→ **SHORT EXERCISE**
Print the complete set of entries exactly.

:: MATERIALS PROVIDED

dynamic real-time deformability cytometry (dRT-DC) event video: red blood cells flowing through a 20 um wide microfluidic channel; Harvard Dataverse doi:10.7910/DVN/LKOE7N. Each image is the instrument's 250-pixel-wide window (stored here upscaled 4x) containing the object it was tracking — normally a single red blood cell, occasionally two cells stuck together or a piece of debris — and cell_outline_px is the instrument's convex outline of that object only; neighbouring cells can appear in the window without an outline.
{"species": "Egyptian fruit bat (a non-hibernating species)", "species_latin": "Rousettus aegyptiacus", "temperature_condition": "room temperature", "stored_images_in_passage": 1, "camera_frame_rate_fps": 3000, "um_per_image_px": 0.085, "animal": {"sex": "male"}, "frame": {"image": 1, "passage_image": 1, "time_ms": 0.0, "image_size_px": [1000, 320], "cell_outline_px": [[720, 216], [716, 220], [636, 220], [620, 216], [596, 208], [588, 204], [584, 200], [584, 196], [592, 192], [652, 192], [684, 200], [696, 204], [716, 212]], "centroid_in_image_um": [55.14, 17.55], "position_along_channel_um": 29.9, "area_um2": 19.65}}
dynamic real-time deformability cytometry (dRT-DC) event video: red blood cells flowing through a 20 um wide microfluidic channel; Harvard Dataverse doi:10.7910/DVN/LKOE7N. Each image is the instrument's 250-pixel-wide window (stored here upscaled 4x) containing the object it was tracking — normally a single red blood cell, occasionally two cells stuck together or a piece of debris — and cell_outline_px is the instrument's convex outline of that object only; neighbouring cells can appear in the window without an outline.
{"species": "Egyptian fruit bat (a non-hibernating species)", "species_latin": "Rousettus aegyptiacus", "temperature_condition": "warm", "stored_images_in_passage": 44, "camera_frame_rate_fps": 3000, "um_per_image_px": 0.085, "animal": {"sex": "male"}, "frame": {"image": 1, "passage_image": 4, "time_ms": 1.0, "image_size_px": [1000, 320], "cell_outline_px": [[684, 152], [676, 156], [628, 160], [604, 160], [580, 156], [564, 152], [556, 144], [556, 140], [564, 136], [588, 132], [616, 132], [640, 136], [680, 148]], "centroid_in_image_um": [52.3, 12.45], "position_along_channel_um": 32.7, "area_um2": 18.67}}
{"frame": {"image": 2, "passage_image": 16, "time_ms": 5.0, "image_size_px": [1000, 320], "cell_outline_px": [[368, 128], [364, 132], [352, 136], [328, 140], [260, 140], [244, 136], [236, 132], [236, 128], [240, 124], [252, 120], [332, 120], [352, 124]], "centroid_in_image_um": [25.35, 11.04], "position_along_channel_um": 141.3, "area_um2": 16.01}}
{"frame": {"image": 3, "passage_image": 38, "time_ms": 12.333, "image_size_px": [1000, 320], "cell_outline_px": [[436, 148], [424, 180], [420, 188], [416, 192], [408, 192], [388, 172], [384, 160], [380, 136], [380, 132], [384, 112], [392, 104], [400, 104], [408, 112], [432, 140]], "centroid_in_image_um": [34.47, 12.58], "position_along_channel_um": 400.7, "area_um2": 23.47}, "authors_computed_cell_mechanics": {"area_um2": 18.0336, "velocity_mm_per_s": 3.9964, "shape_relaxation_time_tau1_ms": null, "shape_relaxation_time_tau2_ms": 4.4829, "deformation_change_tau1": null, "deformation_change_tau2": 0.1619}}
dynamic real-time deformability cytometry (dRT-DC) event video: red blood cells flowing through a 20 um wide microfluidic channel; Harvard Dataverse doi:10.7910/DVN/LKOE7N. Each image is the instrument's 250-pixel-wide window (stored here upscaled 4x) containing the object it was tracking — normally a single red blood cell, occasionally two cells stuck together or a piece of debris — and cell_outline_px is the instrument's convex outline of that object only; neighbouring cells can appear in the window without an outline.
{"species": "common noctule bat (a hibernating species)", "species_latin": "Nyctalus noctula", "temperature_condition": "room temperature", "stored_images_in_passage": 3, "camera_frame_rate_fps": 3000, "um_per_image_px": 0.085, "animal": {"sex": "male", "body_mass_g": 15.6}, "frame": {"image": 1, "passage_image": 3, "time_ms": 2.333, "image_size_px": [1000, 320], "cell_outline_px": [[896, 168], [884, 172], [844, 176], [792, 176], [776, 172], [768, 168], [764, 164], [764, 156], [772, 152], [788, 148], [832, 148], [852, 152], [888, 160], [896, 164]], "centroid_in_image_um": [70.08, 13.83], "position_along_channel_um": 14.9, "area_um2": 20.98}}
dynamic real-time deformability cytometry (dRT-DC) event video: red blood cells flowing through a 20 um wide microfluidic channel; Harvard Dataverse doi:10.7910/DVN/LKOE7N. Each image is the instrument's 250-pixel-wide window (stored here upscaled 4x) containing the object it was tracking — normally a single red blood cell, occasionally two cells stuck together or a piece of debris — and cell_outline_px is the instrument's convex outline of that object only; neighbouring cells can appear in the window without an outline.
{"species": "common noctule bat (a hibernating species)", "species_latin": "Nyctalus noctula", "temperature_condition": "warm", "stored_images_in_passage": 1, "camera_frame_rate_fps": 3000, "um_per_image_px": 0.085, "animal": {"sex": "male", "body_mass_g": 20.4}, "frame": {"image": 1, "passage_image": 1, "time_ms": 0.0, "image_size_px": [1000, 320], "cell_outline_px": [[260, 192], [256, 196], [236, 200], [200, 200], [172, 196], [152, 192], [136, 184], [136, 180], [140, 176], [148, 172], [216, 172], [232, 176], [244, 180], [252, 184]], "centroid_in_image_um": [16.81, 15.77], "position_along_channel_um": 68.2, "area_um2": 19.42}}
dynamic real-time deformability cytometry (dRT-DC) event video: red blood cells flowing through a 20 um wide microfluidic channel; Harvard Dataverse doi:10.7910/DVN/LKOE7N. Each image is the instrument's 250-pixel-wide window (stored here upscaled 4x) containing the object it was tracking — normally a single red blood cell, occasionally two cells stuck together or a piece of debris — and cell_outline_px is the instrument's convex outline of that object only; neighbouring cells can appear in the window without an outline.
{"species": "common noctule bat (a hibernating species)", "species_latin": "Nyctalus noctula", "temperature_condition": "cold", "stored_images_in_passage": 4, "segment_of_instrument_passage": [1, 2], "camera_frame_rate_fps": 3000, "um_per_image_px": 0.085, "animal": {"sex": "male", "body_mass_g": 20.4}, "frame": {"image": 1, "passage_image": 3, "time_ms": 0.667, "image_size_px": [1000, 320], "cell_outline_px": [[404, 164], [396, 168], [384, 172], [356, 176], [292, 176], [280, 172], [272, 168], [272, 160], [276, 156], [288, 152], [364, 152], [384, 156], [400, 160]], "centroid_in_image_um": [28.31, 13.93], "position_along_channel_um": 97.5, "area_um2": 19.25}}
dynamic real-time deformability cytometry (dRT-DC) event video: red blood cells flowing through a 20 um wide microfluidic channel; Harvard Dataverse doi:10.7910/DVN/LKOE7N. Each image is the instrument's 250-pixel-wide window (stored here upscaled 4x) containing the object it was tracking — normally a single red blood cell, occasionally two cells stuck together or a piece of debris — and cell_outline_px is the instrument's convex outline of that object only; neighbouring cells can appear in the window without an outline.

::::

→ **WRITTEN SOLUTION**
dynamic real-time deformability cytometry (dRT-DC) event video: red blood cells flowing through a 20 um wide microfluidic channel; Harvard Dataverse doi:10.7910/DVN/LKOE7N. Each image is the instrument's 250-pixel-wide window (stored here upscaled 4x) containing the object it was tracking — normally a single red blood cell, occasionally two cells stuck together or a piece of debris — and cell_outline_px is the instrument's convex outline of that object only; neighbouring cells can appear in the window without an outline.
{"species": "Egyptian fruit bat (a non-hibernating species)", "species_latin": "Rousettus aegyptiacus", "temperature_condition": "room temperature", "stored_images_in_passage": 1, "camera_frame_rate_fps": 3000, "um_per_image_px": 0.085, "animal": {"sex": "male"}, "frame": {"image": 1, "passage_image": 1, "time_ms": 0.0, "image_size_px": [1000, 320], "cell_outline_px": [[720, 216], [716, 220], [636, 220], [620, 216], [596, 208], [588, 204], [584, 200], [584, 196], [592, 192], [652, 192], [684, 200], [696, 204], [716, 212]], "centroid_in_image_um": [55.14, 17.55], "position_along_channel_um": 29.9, "area_um2": 19.65}}
dynamic real-time deformability cytometry (dRT-DC) event video: red blood cells flowing through a 20 um wide microfluidic channel; Harvard Dataverse doi:10.7910/DVN/LKOE7N. Each image is the instrument's 250-pixel-wide window (stored here upscaled 4x) containing the object it was tracking — normally a single red blood cell, occasionally two cells stuck together or a piece of debris — and cell_outline_px is the instrument's convex outline of that object only; neighbouring cells can appear in the window without an outline.
{"species": "Egyptian fruit bat (a non-hibernating species)", "species_latin": "Rousettus aegyptiacus", "temperature_condition": "warm", "stored_images_in_passage": 44, "camera_frame_rate_fps": 3000, "um_per_image_px": 0.085, "animal": {"sex": "male"}, "frame": {"image": 1, "passage_image": 4, "time_ms": 1.0, "image_size_px": [1000, 320], "cell_outline_px": [[684, 152], [676, 156], [628, 160], [604, 160], [580, 156], [564, 152], [556, 144], [556, 140], [564, 136], [588, 132], [616, 132], [640, 136], [680, 148]], "centroid_in_image_um": [52.3, 12.45], "position_along_channel_um": 32.7, "area_um2": 18.67}}
{"frame": {"image": 2, "passage_image": 16, "time_ms": 5.0, "image_size_px": [1000, 320], "cell_outline_px": [[368, 128], [364, 132], [352, 136], [328, 140], [260, 140], [244, 136], [236, 132], [236, 128], [240, 124], [252, 120], [332, 120], [352, 124]], "centroid_in_image_um": [25.35, 11.04], "position_along_channel_um": 141.3, "area_um2": 16.01}}
{"frame": {"image": 3, "passage_image": 38, "time_ms": 12.333, "image_size_px": [1000, 320], "cell_outline_px": [[436, 148], [424, 180], [420, 188], [416, 192], [408, 192], [388, 172], [384, 160], [380, 136], [380, 132], [384, 112], [392, 104], [400, 104], [408, 112], [432, 140]], "centroid_in_image_um": [34.47, 12.58], "position_along_channel_um": 400.7, "area_um2": 23.47}, "authors_computed_cell_mechanics": {"area_um2": 18.0336, "velocity_mm_per_s": 3.9964, "shape_relaxation_time_tau1_ms": null, "shape_relaxation_time_tau2_ms": 4.4829, "deformation_change_tau1": null, "deformation_change_tau2": 0.1619}}
dynamic real-time deformability cytometry (dRT-DC) event video: red blood cells flowing through a 20 um wide microfluidic channel; Harvard Dataverse doi:10.7910/DVN/LKOE7N. Each image is the instrument's 250-pixel-wide window (stored here upscaled 4x) containing the object it was tracking — normally a single red blood cell, occasionally two cells stuck together or a piece of debris — and cell_outline_px is the instrument's convex outline of that object only; neighbouring cells can appear in the window without an outline.
{"species": "common noctule bat (a hibernating species)", "species_latin": "Nyctalus noctula", "temperature_condition": "room temperature", "stored_images_in_passage": 3, "camera_frame_rate_fps": 3000, "um_per_image_px": 0.085, "animal": {"sex": "male", "body_mass_g": 15.6}, "frame": {"image": 1, "passage_image": 3, "time_ms": 2.333, "image_size_px": [1000, 320], "cell_outline_px": [[896, 168], [884, 172], [844, 176], [792, 176], [776, 172], [768, 168], [764, 164], [764, 156], [772, 152], [788, 148], [832, 148], [852, 152], [888, 160], [896, 164]], "centroid_in_image_um": [70.08, 13.83], "position_along_channel_um": 14.9, "area_um2": 20.98}}
dynamic real-time deformability cytometry (dRT-DC) event video: red blood cells flowing through a 20 um wide microfluidic channel; Harvard Dataverse doi:10.7910/DVN/LKOE7N. Each image is the instrument's 250-pixel-wide window (stored here upscaled 4x) containing the object it was tracking — normally a single red blood cell, occasionally two cells stuck together or a piece of debris — and cell_outline_px is the instrument's convex outline of that object only; neighbouring cells can appear in the window without an outline.
{"species": "common noctule bat (a hibernating species)", "species_latin": "Nyctalus noctula", "temperature_condition": "warm", "stored_images_in_passage": 1, "camera_frame_rate_fps": 3000, "um_per_image_px": 0.085, "animal": {"sex": "male", "body_mass_g": 20.4}, "frame": {"image": 1, "passage_image": 1, "time_ms": 0.0, "image_size_px": [1000, 320], "cell_outline_px": [[260, 192], [256, 196], [236, 200], [200, 200], [172, 196], [152, 192], [136, 184], [136, 180], [140, 176], [148, 172], [216, 172], [232, 176], [244, 180], [252, 184]], "centroid_in_image_um": [16.81, 15.77], "position_along_channel_um": 68.2, "area_um2": 19.42}}
dynamic real-time deformability cytometry (dRT-DC) event video: red blood cells flowing through a 20 um wide microfluidic channel; Harvard Dataverse doi:10.7910/DVN/LKOE7N. Each image is the instrument's 250-pixel-wide window (stored here upscaled 4x) containing the object it was tracking — normally a single red blood cell, occasionally two cells stuck together or a piece of debris — and cell_outline_px is the instrument's convex outline of that object only; neighbouring cells can appear in the window without an outline.
{"species": "common noctule bat (a hibernating species)", "species_latin": "Nyctalus noctula", "temperature_condition": "cold", "stored_images_in_passage": 4, "segment_of_instrument_passage": [1, 2], "camera_frame_rate_fps": 3000, "um_per_image_px": 0.085, "animal": {"sex": "male", "body_mass_g": 20.4}, "frame": {"image": 1, "passage_image": 3, "time_ms": 0.667, "image_size_px": [1000, 320], "cell_outline_px": [[404, 164], [396, 168], [384, 172], [356, 176], [292, 176], [280, 172], [272, 168], [272, 160], [276, 156], [288, 152], [364, 152], [384, 156], [400, 160]], "centroid_in_image_um": [28.31, 13.93], "position_along_channel_um": 97.5, "area_um2": 19.25}}
dynamic real-time deformability cytometry (dRT-DC) event video: red blood cells flowing through a 20 um wide microfluidic channel; Harvard Dataverse doi:10.7910/DVN/LKOE7N. Each image is the instrument's 250-pixel-wide window (stored here upscaled 4x) containing the object it was tracking — normally a single red blood cell, occasionally two cells stuck together or a piece of debris — and cell_outline_px is the instrument's convex outline of that object only; neighbouring cells can appear in the window without an outline.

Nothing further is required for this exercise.